Frau Margarete

Bunte Geschichten aus Berlin und aus dem Leben
Allgemein Musik

31 Songs | Tag 1: …I’ll crawl home to her.

Ich weiß nicht, ob ihr es schon wusstet, aber meine Lieblings-Gorana drüben von Ergothek hat letztens ihr eigenes Stöckchen entworfen. Und zwar zum Thema Musik: 31 Tage – 31 Songs. Sowas ähnliches habe ich ja schon mal veranstaltet im Rahmen des Musikalischen Mittwochs, aber das ist 1.) schon ewig her (da hieß dieser Blog noch Cuchilla Pitimini!), und 2.) war das ja nicht Goranas Stöckchen.

Und weil ich mich auch hier auf dem Blog mal wieder ausgiebiger mit Musik beschäftigen möchte, werde ich das Stöckchen aufgreifen und hier in unregelmäßigen Abständen die Aufgaben bearbeiten.

Tag 1: Welchen Song hast du als letztes gehört?

Musik höre ich im Alltag nur über Spotify. Da habe ich mir verschiedene Playlists für verschiedene Anlässe und Stimmungen zusammengebastelt und das läuft dann im Hintergrund, während ich zum Beispiel hier für den Blog schreibe, oder für den NaNo schreibe, während ich aufräume und putze, während ich in der Badewanne liege… Musik geht immer.

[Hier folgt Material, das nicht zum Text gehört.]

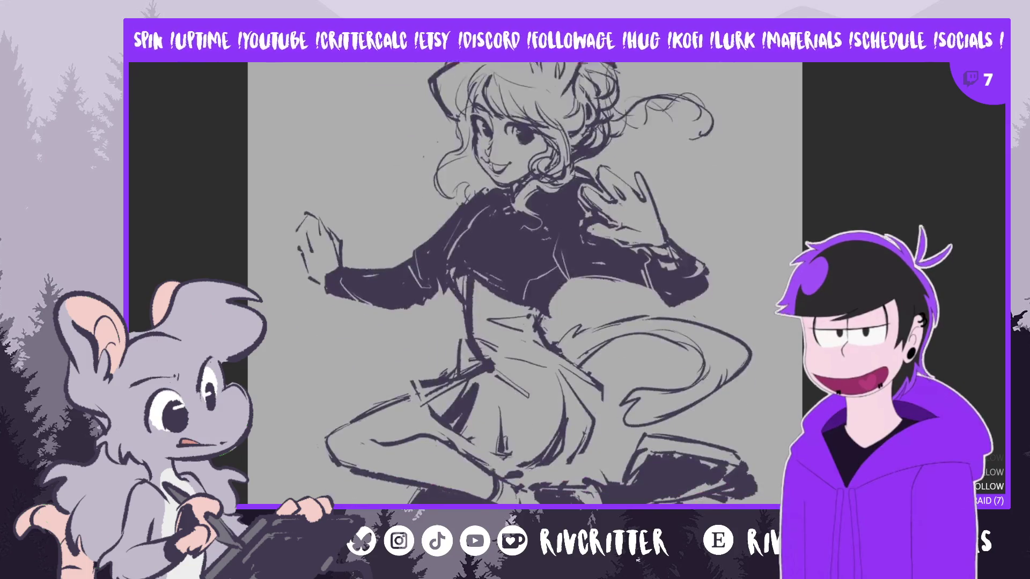
key("ctrl+z")
key("ctrl+z")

Nur wenn ich Auto fahre, dann höre ich auch mal Radio, aber das kommt ja eher selten vor. Die fünf Minuten bis zum Supermarkt zähle ich jetzt auch gar nicht mal mit, weil man dann im Radio eh meistens nur sinnloses Gebrabbel hört.

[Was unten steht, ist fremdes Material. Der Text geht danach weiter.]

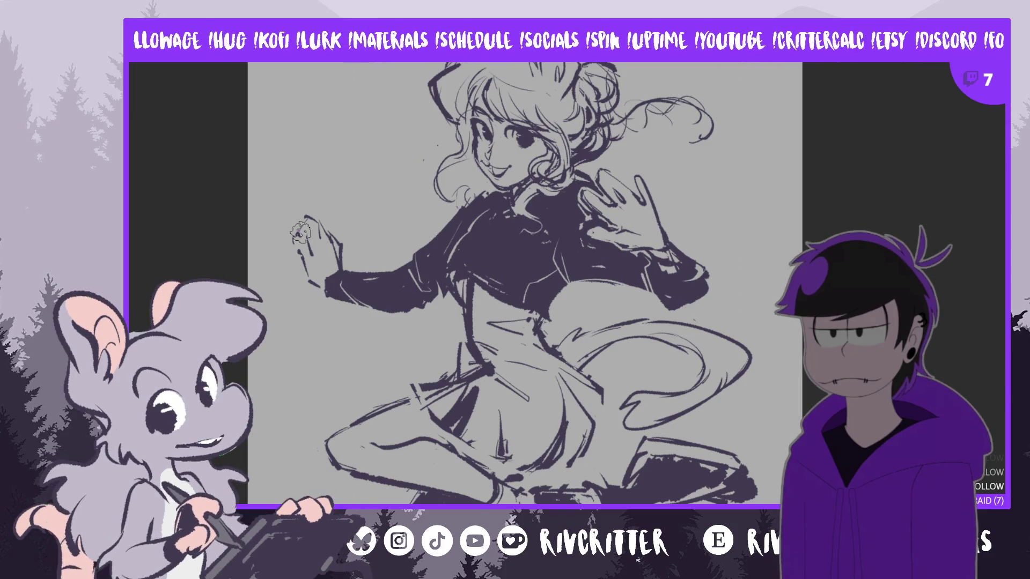
scroll(392, 300, "down", 2)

Okay, wie dem auch sei. Spotify also. Wenn ich Spotify nun also öffne, sagt es mir auch, welcher Song zuletzt gelaufen ist. Und das ist Work Song von Hozier.

Da der Song nicht als Single veröffentlicht wurde, gehe ich einfach mal davon aus, dass er nicht besonders bekannt ist? Ihr dürft mich gerne vom Gegenteil überzeugen 🙂

Ich mag den Work Song sehr gerne, es ist ein langsames, aber kraftvolles Liebeslied, ein bisschen dramatisch, ein bisschen traurig, ziemlich leidenschaftlich – all das, was ich an Hozier liebe. Und wenn ich seine Stimme höre, bekomme ich ohnehin jedes Mal Gänsehaut.

When my time comes around
Lay me gently in the cold dark earth
No grave can hold my body down
I’ll crawl home to her

Jetzt kommt noch ein Fakt zu diesem Song, der dem ein oder anderen vielleicht makaber erscheinen mag. Ich habe bei Spotify auch eine Funeral-Playlist – also eine Liste mit Liedern, die auf meiner eigenen Beerdigung gespielt werden dürfen/sollen. Ich bin eben gerne vorbereitet. Und auf dieser Funeral-Playlist ist auch der Work Song. Weil er so bedingungslose Liebe auch über den Tod hinaus ausdrückt.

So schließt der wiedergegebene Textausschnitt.